In the case of date with timestamps, looking at the evolution of certain topics over time can also help interpret their meaning. Let’s look for example at Topic 25, which appears to be related to the stock market.
# Topic 25
paste(terms[,25], collapse=", ")
## [1] "market, stock, yesterday, investors, stocks, markets, average, interest, points, rates, day, bond, dow, treasury, trading"
sample(nyt$lead_paragraph[topics==25], 1)
## [1] "The dollar ended lower against other leading currencies yesterday, hurt by growing pessimism that today's employment report for April would reveal more unsettling weakness in the American economy. Money brokers said there was some dollar buying early in the day. But later on, many traders reduced their dollar holdings as they became concerned that the Labor Department's employment report would show anemic job creation. Such weakness would put more pressure on the Federal Reserve to keep interest rates low, thereby making dollar-dominated investments less attractive."

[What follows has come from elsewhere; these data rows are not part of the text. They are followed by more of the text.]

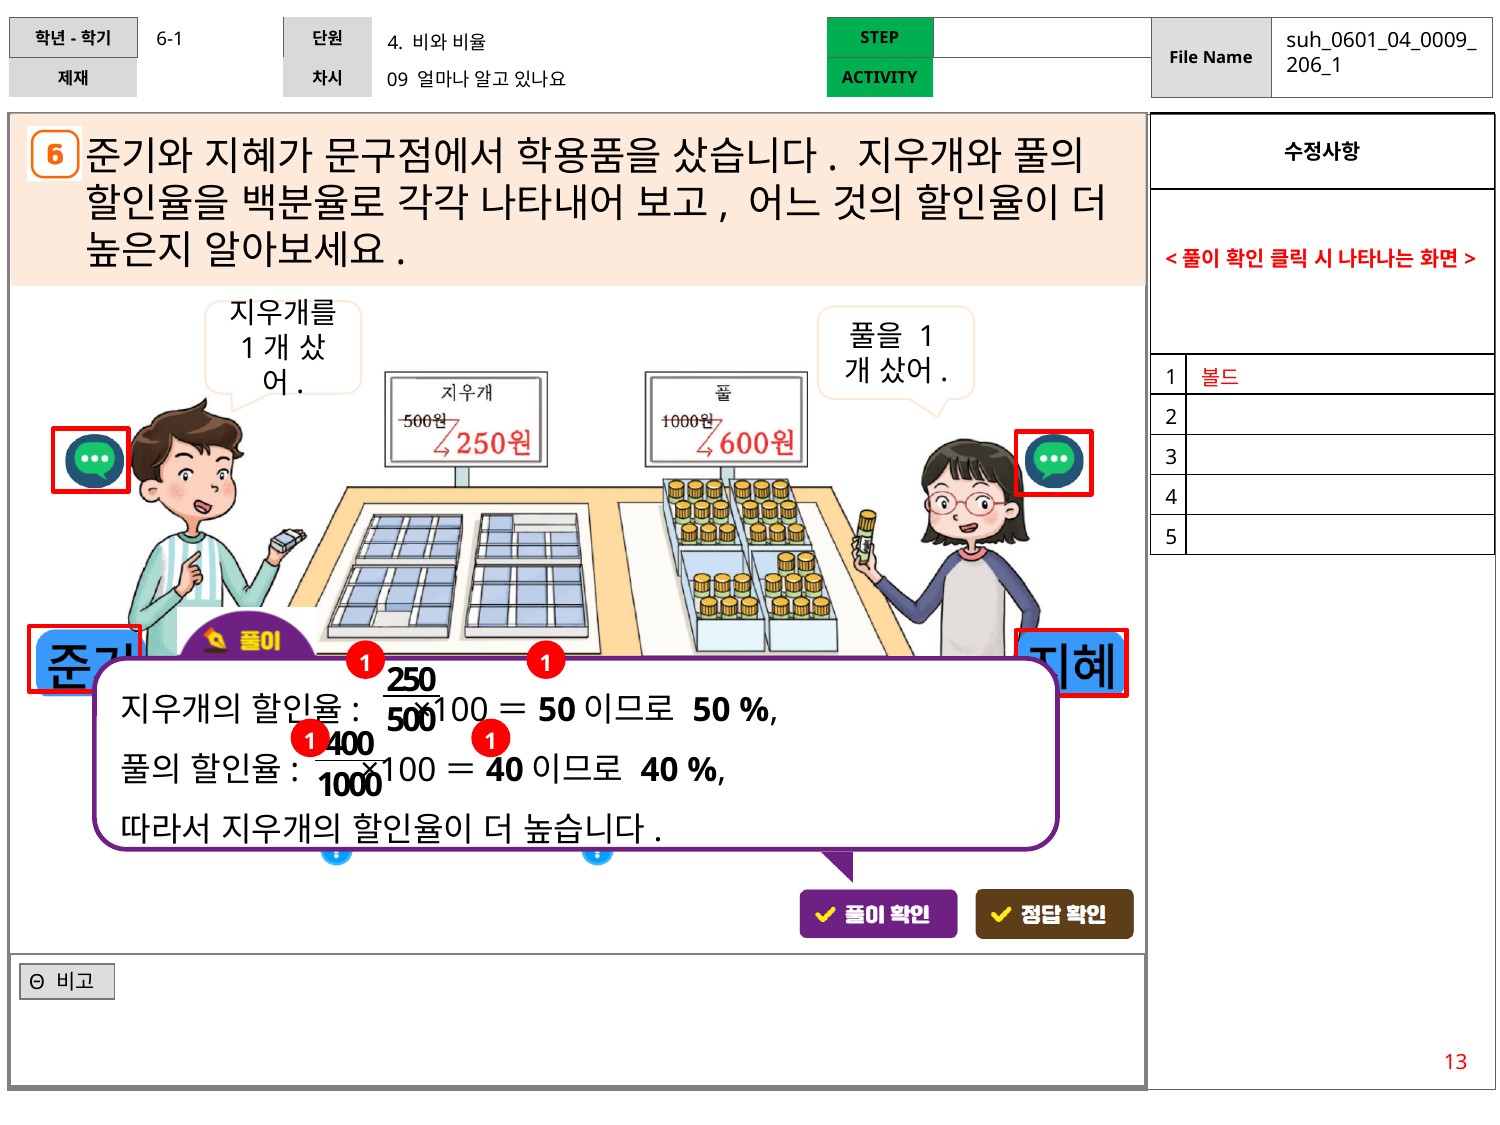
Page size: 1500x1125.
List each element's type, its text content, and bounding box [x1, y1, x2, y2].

text_box 09 얼마나 알고 있나요 [372, 60, 821, 96]
table_cell 1 [1151, 355, 1185, 393]
table_cell [1187, 395, 1494, 434]
text_box 4. 비와 비율 [372, 23, 828, 48]
table_cell 볼드 [1187, 355, 1494, 393]
text_box [9, 112, 1148, 288]
table_header 수정사항 [1151, 114, 1494, 188]
table_cell 5 [1151, 515, 1185, 554]
table_cell <풀이 확인 클릭 시 나타나는 화면> [1151, 190, 1494, 353]
table_cell 3 [1151, 435, 1185, 474]
table_cell [1187, 515, 1494, 554]
text_box suh_0601_04_0009_206_1 [1271, 18, 1500, 84]
picture [26, 125, 82, 181]
picture [796, 885, 959, 942]
table_cell [1187, 475, 1494, 514]
table_cell [1187, 435, 1494, 474]
picture [973, 885, 1137, 940]
table_cell 2 [1151, 395, 1185, 434]
picture [31, 288, 1128, 697]
text_box 6-1 [141, 18, 284, 55]
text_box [94, 607, 1070, 883]
table_cell 4 [1151, 475, 1185, 514]
text_box 준기와 지혜가 문구점에서 학용품을 샀습니다. 지우개와 풀의 할인율을 백분율로 각각 나타내어 보고, 어느 것의 할인율이 더 높은지 알아보세요. [70, 123, 1150, 281]
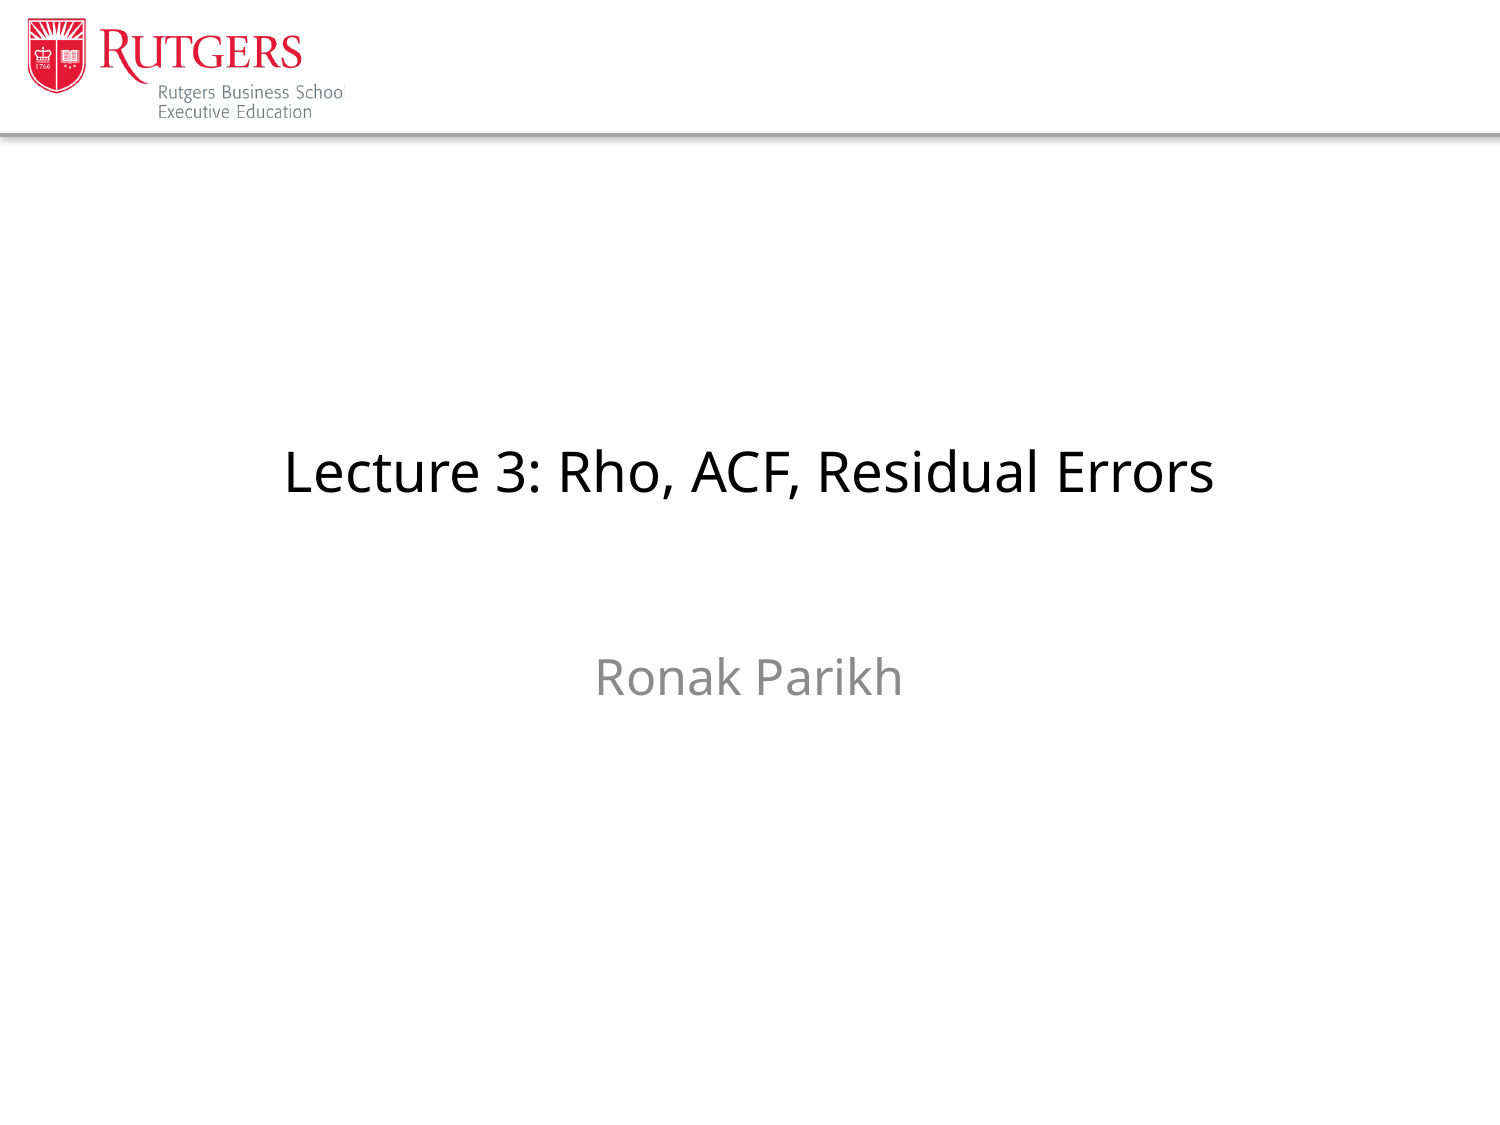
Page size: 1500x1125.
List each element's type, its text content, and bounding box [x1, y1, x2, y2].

# add predicted topic to dataset
nyt$pred_topic <- topics
nyt$year <- substr(nyt$datetime, 1, 4) # extract year
# frequency table with articles about stock market, per year
tab <- table(nyt$year[nyt$pred_topic==2])
plot(tab)
But we can actually do better than this. LDA is a probabilistic model, which means that for each document, it actually computes a distribution over topics. In other words, each document is considered to be about a mixture of topics.
This information is included in the matrix gamma
in the
LDA object (theta
in the notation we used for the slides).
For example, article 1 is 21% about topic 27, 7% about topic 29, 4%
about topic 2, and then less than 4% for each of the rest.
round(lda@gamma[1,], 2)
## [1] 0.02 0.04 0.04 0.02 0.03 0.02 0.02 0.02 0.02 0.03 0.02 0.02 0.04 0.02 0.02
## [16] 0.02 0.02 0.03 0.04 0.02 0.03 0.02 0.02 0.02 0.03 0.03 0.21 0.03 0.07 0.02
So we can actually take the information in the matrix and aggregate it to compute the average probability that an article each year is about a particular topic. Let’s now choose Topic 23, which appears to be related to the financial crisis.
# Topic 23
paste(terms[,23], collapse=", ")
## [1] "financial, money, banks, crisis, credit, markets, bank, debt, nation's, system, loans, funds, supply, fund, savings"
# add probability to df
nyt$prob_topic <- lda@gamma[,23]
# now aggregate at the year level
agg <- aggregate(nyt$prob_topic, by=list(year=nyt$year), FUN=mean)
# and plot it
plot(agg$year, agg$x, type="l", xlab="Year", ylab="Avg. prob. of article about topic 23",
main="Estimated proportion of articles about the financial crisis")